Por Florindo Chivucute | Director Executivo da Friends of Angola
Luanda, 25 de Maio de 2025
Após quase meio século no poder, o MPLA (Movimento Popular de Libertação de Angola) enfrenta o maior desafio da sua história: uma crise de legitimidade perante um povo exausto de promessas não cumpridas, de uma economia sufocada, de uma corrupção enraizada e de um sistema político que se mostra mais preocupado em perpetuar-se do que em servir os cidadãos.

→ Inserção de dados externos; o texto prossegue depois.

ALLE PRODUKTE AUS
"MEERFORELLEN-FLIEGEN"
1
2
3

As eleições gerais de 2022 deixaram claro que os ventos mudaram. Com 51,17% dos votos, o MPLA assegurou a vitória mais apertada desde a introdução do multipartidarismo. Já a UNITA (União Nacional para a Independência Total de Angola), com 43,95%, protagonizou uma ascensão surpreendente — especialmente em Luanda, onde conquistou uma vitória simbólica e significativa. Esse resultado expressa o despertar de uma juventude urbana, conectada e politicamente consciente, que se recusa a aceitar a estagnação como destino.
A crise que Angola atravessa é profunda e multifacetada. Em 2024, a inflação acumulada foi de cerca de 20,8%, refletindo o aumento dos preços dos alimentos e combustíveis. O desemprego atinge oficialmente 32,3%, da população ativa, com índices superiores a 50% entre os jovens. O custo de vida pressiona famílias de todas as camadas sociais, enquanto a economia informal torna-se a única alternativa para milhões.
No centro dessa crise está uma dívida externa esmagadora, sobretudo com a China. Angola tornou-se o maior devedor africano de Pequim, acumulando uma dívida superior a 20 mil milhões de dólares, grande parte contraída sob o modelo “recursos por empréstimos”, em que petróleo foi trocado por financiamento. Essa fórmula comprometeu a soberania orçamental: hoje, cerca de 60% das receitas petrolíferas são utilizadas no serviço da dívida, em detrimento de investimentos sociais.
Apesar de renegociações pontuais, o país permanece vulnerável a choques externos, com um Estado limitado tanto fiscalmente quanto institucionalmente — e a corrupção continua sendo um fator corrosivo. As promessas de moralização feitas por João Lourenço, desde 2017, renderam manchetes, mas poucos resultados estruturais. As ações anticorrupção revelaram-se seletivas, muitas vezes motivadas por disputas internas, enquanto a impunidade segue intocável no coração do poder.
Em meio a esse cenário, o MPLA propôs alterações à Lei Orgânica sobre as Eleições Gerais que, longe de reforçar a democracia, levantam sérias suspeitas. Entre as mudanças, está (1) a centralização da contagem dos votos em Luanda, (2) a exclusão dos delegados de lista — figuras-chave para a fiscalização partidária nas assembleias de voto, (3) propõe que o Bilhete de Identidade (BI) seja o único documento válido para votar em Angola, e (4) Propõe a eliminação das atas-síntese nas assembleias de voto.
O discurso oficial fala em “profissionalização” e “despartidarização”, mas o que se vê é uma clara redução dos mecanismos de escrutínio e controle democrático. A nova configuração dá ainda mais poderes à Comissão Nacional Eleitoral, cuja composição segue fortemente condicionada pelo Executivo. Mudar as regras do jogo quando se começa a perder não é reforma — é manipulação.
A UNITA apresentou uma proposta alternativa que inclui medidas para aumentar a transparência, como a publicação imediata dos resultados nas assembleias de voto. Organizações da sociedade civil, como a Friends of Angola e o muitas outras, têm se manifestado contra o retrocesso democrático embutido nas alterações propostas.
A mensagem das ruas e das urnas é clara: os angolanos — sobretudo os mais jovens — querem mais do que votar. Querem que o seu voto tenha peso. Querem instituições sólidas, justiça imparcial, oportunidades reais, e um governo que sirva, não que se sirva.
O declínio do MPLA não é apenas eleitoral — é ético, institucional e social. Mas este momento de viragem pode ser também uma oportunidade: a chance de refundar o pacto democrático, de reequilibrar o poder, de abrir espaço à cidadania e à alternância.
Angola está num ponto de inflexão. A democracia está em jogo. E o mundo está a observar.